== What you will do ==
Rewrite these lines with every occurrence of "Google Play" changed to "AppGallery", keeping everything else the same. Omit the pictures from your answer.

== Data for this task ==
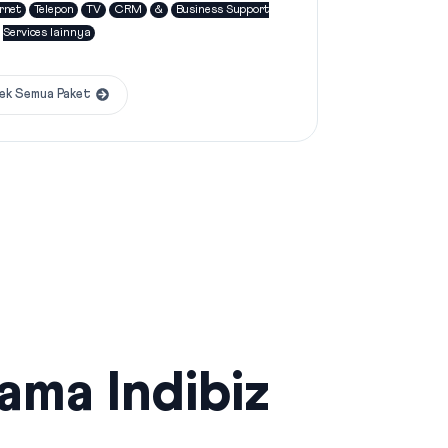
rnet
Telepon
TV
CRM
&
Business Support
Services lainnya
ek Semua Paket
sama Indibiz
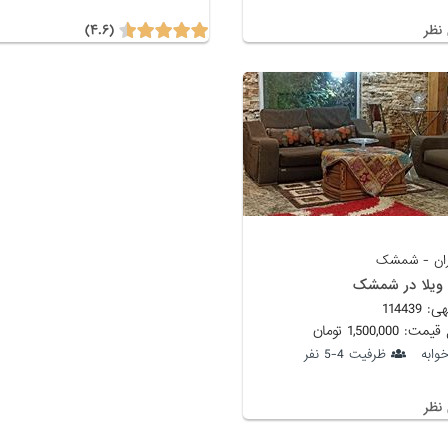
(۴.۶)
نظر
ان - شمشک
 ویلا در شمشک
114439
 1,500,000 تومان
ظرفیت 4-5 نفر
نظر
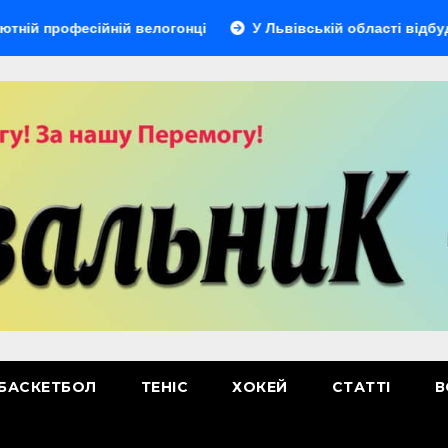
професійній велогонці
У Львівській області відбудетьс
БАСКЕТБОЛ
ТЕНІС
ХОКЕЙ
СТАТТІ
В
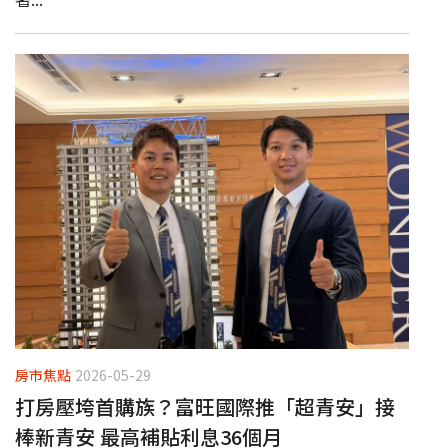
房市焦點
2026-05-29
打房壓垮首購族？富旺國際推「超青安」接
棒新青安 最高補貼利息36個月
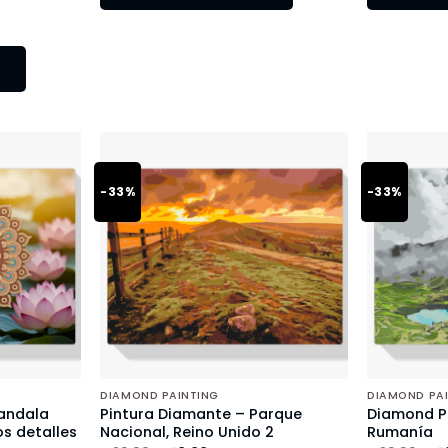
-33%
-33%
DIAMOND PAINTING
DIAMOND PA
andala
Pintura Diamante – Parque
Diamond Pa
s detalles
Nacional, Reino Unido 2
Rumanía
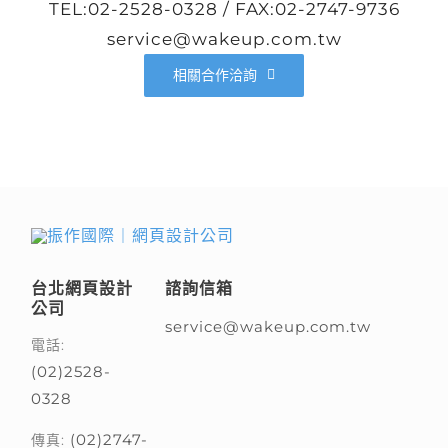
TEL:02-2528-0328 / FAX:02-2747-9736
service@wakeup.com.tw
相關合作洽詢
台北網頁設計
諮詢信箱
公司
service@wakeup.com.tw
電話:
(02)2528-
0328
(02)2747-
傳真:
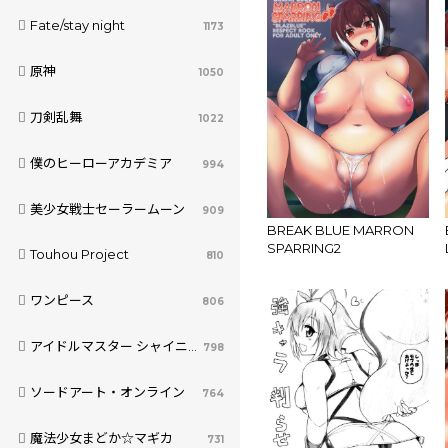
Fate/stay night
1173
原神
1050
刀剣乱舞
1022
僕のヒーローアカデミア
994
美少女戦士セーラームーン
909
BREAK BLUE MARRON
SPARRING2
Touhou Project
810
ワンピース
806
アイドルマスター シャイニーカラーズ
798
ソードアート・オンライン
764
魔法少女まどか☆マギカ
731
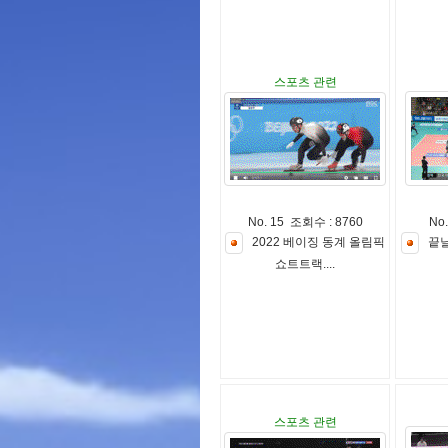
스포츠 관련
No. 15 조회수 : 8760
No
2
0
2
2
베
이
징
동
계
올
림
픽
끝
쇼
트
트
랙
.
.
.
.
스포츠 관련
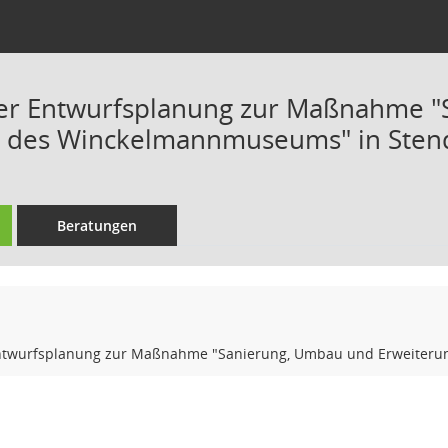
der Entwurfsplanung zur Maßnahme 
g des Winckelmannmuseums" in Sten
Beratungen
Entwurfsplanung zur Maßnahme "Sanierung, Umbau und Erweiteru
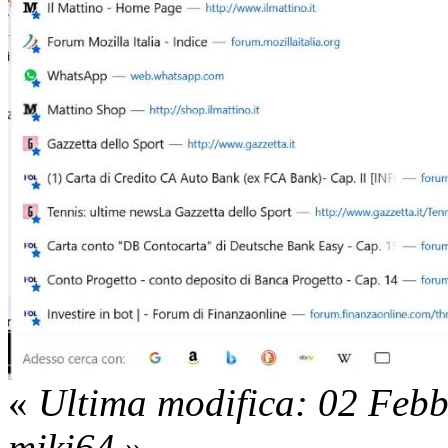
«
Ultima modifica: 02 Feb
miki64
»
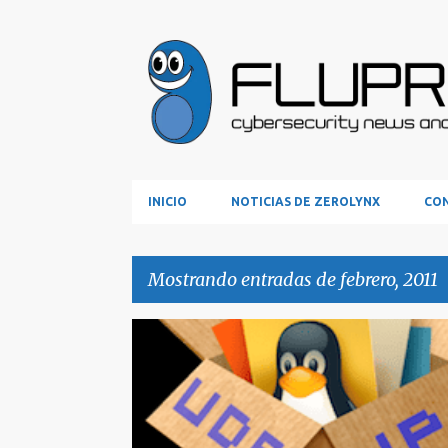
INICIO
NOTICIAS DE ZEROLYNX
CON
Mostrando entradas de febrero, 2011
E
CONCEPTOS
SCAPY
SEGURIDAD
n
t
r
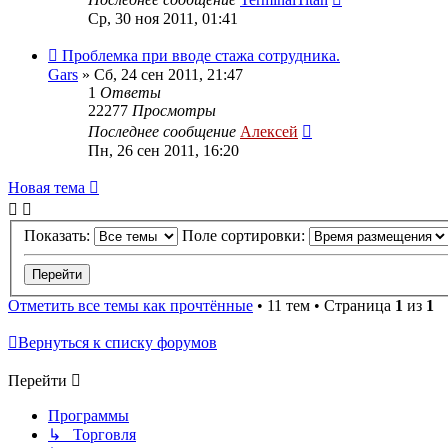
Ср, 30 ноя 2011, 01:41
Проблемка при вводе стажа сотрудника.
Gars
»
Сб, 24 сен 2011, 21:47
1
Ответы
22277
Просмотры
Последнее сообщение
Алексей
Пн, 26 сен 2011, 16:20
Новая тема
Показать:
Поле сортировки:
Отметить все темы как прочтённые
• 11 тем • Страница
1
из
1
Вернуться к списку форумов
Перейти
Программы
↳ Торговля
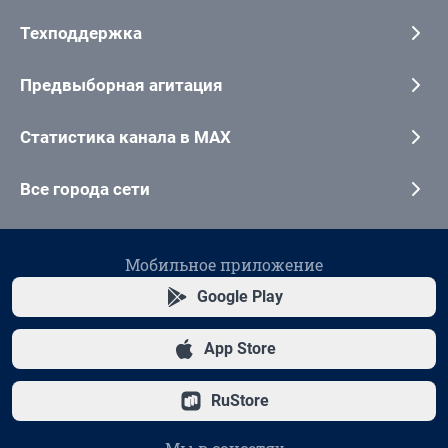
Техподдержка
Предвыборная агитация
Статистика канала в MAX
Все города сети
Мобильное приложение
Google Play
App Store
RuStore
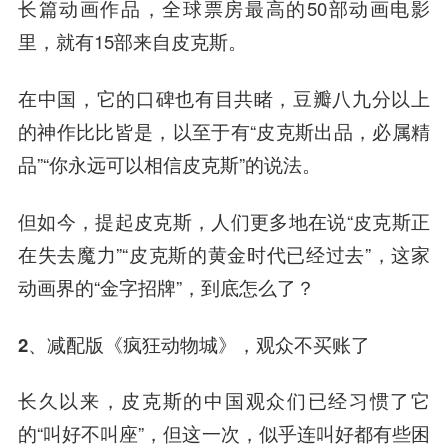
长篇动画作品，全球票房最高的50部动画电影
里，就有15部来自皮克斯。
在中国，它的口碑也有目共睹，豆瓣八九分以上
的神作比比皆是，以至于有“皮克斯出品，必属精
品”“你永远可以相信皮克斯”的说法。
但如今，提起皮克斯，人们更多地在说“皮克斯正
在失去魔力”“皮克斯的黄金时代已经过去”，这家
动画界的“金字招牌”，到底怎么了？
2、减配版《疯狂动物城》，
观众不买账了
长久以来，皮克斯的中国观众们已经习惯了它
的“叫好不叫座”，但这一次，似乎连叫好都有些困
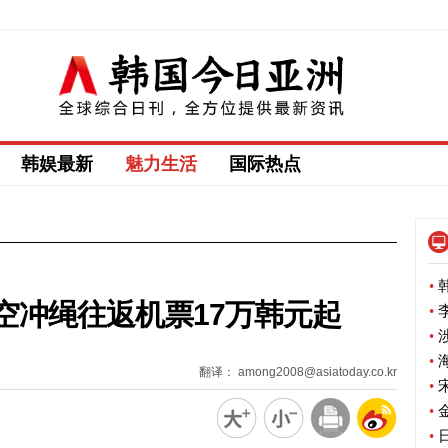
韩娱最新
魅力生活
国际热点
•
韩
空冲绳往返机票17万韩元起
•
李
•
涉
•
海
翻译： among2008@asiatoday.co.kr
•
宋
•
金
•
日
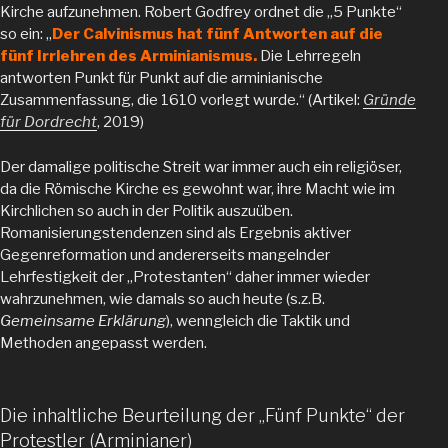
Kirche aufzunehmen. Robert Godfrey ordnet die „5 Punkte“
so ein: „
Der Calvinismus hat fünf Antworten auf die
fünf Irrlehren des Arminianismus.
Die Lehrregeln
antworten Punkt für Punkt auf die arminianische
Zusammenfassung, die 1610 vorlegt wurde.“ (Artikel:
Gründe
für Dordrecht
, 2019)
Der damalige politische Streit war immer auch ein religiöser,
da die Römische Kirche es gewohnt war, ihre Macht wie im
Kirchlichen so auch in der Politik auszuüben.
Romanisierungstendenzen sind als Ergebnis aktiver
Gegenreformation und andererseits mangelnder
Lehrfestigkeit der „Protestanten“ daher immer wieder
wahrzunehmen, wie damals so auch heute (s.z.B.
Gemeinsame Erklärung
), wenngleich die Taktik und
Methoden angepasst werden.
Die inhaltliche Beurteilung der „Fünf Punkte“ der
Protestler (Arminianer)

== Answer to the problem ==
rnet
Telepon
TV
CRM
&
Business Support
Services lainnya
ek Semua Paket
sama Indibiz
(۴.۶)
نظر
ان - شمشک
 ویلا در شمشک
114439
 1,500,000 تومان
ظرفیت 4-5 نفر
نظر
професійній велогонці
У Львівській області відбудетьс
БАСКЕТБОЛ
ТЕНІС
ХОКЕЙ
СТАТТІ
В
房市焦點
2026-05-29
打房壓垮首購族？富旺國際推「超青安」接
棒新青安 最高補貼利息36個月
-33%
-33%
DIAMOND PAINTING
DIAMOND PA
andala
Pintura Diamante – Parque
Diamond Pa
s detalles
Nacional, Reino Unido 2
Rumanía
TEL:02-2528-0328 / FAX:02-2747-9736
service@wakeup.com.tw
相關合作洽詢
台北網頁設計
諮詢信箱
公司
service@wakeup.com.tw
電話:
(02)2528-
0328
(02)2747-
傳真:
Fate/stay night
1173
原神
1050
刀剣乱舞
1022
僕のヒーローアカデミア
994
美少女戦士セーラームーン
909
BREAK BLUE MARRON
SPARRING2
Touhou Project
810
ワンピース
806
アイドルマスター シャイニーカラーズ
798
ソードアート・オンライン
764
魔法少女まどか☆マギカ
731
스포츠 관련
No. 15 조회수 : 8760
No
2
0
2
2
베
이
징
동
계
올
림
픽
끝
쇼
트
트
랙
.
.
.
.
스포츠 관련
der Entwurfsplanung zur Maßnahme 
g des Winckelmannmuseums" in Sten
Beratungen
Entwurfsplanung zur Maßnahme "Sanierung, Umbau und Erweiteru
«
Ultima modifica: 02 Feb
miki64
»
INICIO
NOTICIAS DE ZEROLYNX
CON
Mostrando entradas de febrero, 2011
E
CONCEPTOS
SCAPY
SEGURIDAD
n
t
r
Ср, 30 ноя 2011, 01:41
Проблемка при вводе стажа сотрудника.
Gars
»
Сб, 24 сен 2011, 21:47
1
Ответы
22277
Просмотры
Последнее сообщение
Алексей
Пн, 26 сен 2011, 16:20
Новая тема
Показать:
Поле сортировки:
Отметить все темы как прочтённые
• 11 тем • Страница
1
из
1
Вернуться к списку форумов
Перейти
Программы
↳ Торговля
Техподдержка
Предвыборная агитация
Статистика канала в MAX
Все города сети
Мобильное приложение
AppGallery
App Store
RuStore
长篇动画作品，全球票房最高的50部动画电影
里，就有15部来自皮克斯。
在中国，它的口碑也有目共睹，豆瓣八九分以上
的神作比比皆是，以至于有“皮克斯出品，必属精
品”“你永远可以相信皮克斯”的说法。
但如今，提起皮克斯，人们更多地在说“皮克斯正
在失去魔力”“皮克斯的黄金时代已经过去”，这家
动画界的“金字招牌”，到底怎么了？
2、减配版《疯狂动物城》，
观众不买账了
长久以来，皮克斯的中国观众们已经习惯了它
的“叫好不叫座”，但这一次，似乎连叫好都有些困
韩娱最新
魅力生活
国际热点
•
韩
空冲绳往返机票17万韩元起
•
李
•
涉
•
海
翻译： among2008@asiatoday.co.kr
•
宋
•
金
•
日
Kirche aufzunehmen. Robert Godfrey ordnet die „5 Punkte“
so ein: „
Der Calvinismus hat fünf Antworten auf die
fünf Irrlehren des Arminianismus.
Die Lehrregeln
antworten Punkt für Punkt auf die arminianische
Zusammenfassung, die 1610 vorlegt wurde.“ (Artikel:
Gründe
für Dordrecht
, 2019)
Der damalige politische Streit war immer auch ein religiöser,
da die Römische Kirche es gewohnt war, ihre Macht wie im
Kirchlichen so auch in der Politik auszuüben.
Romanisierungstendenzen sind als Ergebnis aktiver
Gegenreformation und andererseits mangelnder
Lehrfestigkeit der „Protestanten“ daher immer wieder
wahrzunehmen, wie damals so auch heute (s.z.B.
Gemeinsame Erklärung
), wenngleich die Taktik und
Methoden angepasst werden.
Die inhaltliche Beurteilung der „Fünf Punkte“ der
Protestler (Arminianer)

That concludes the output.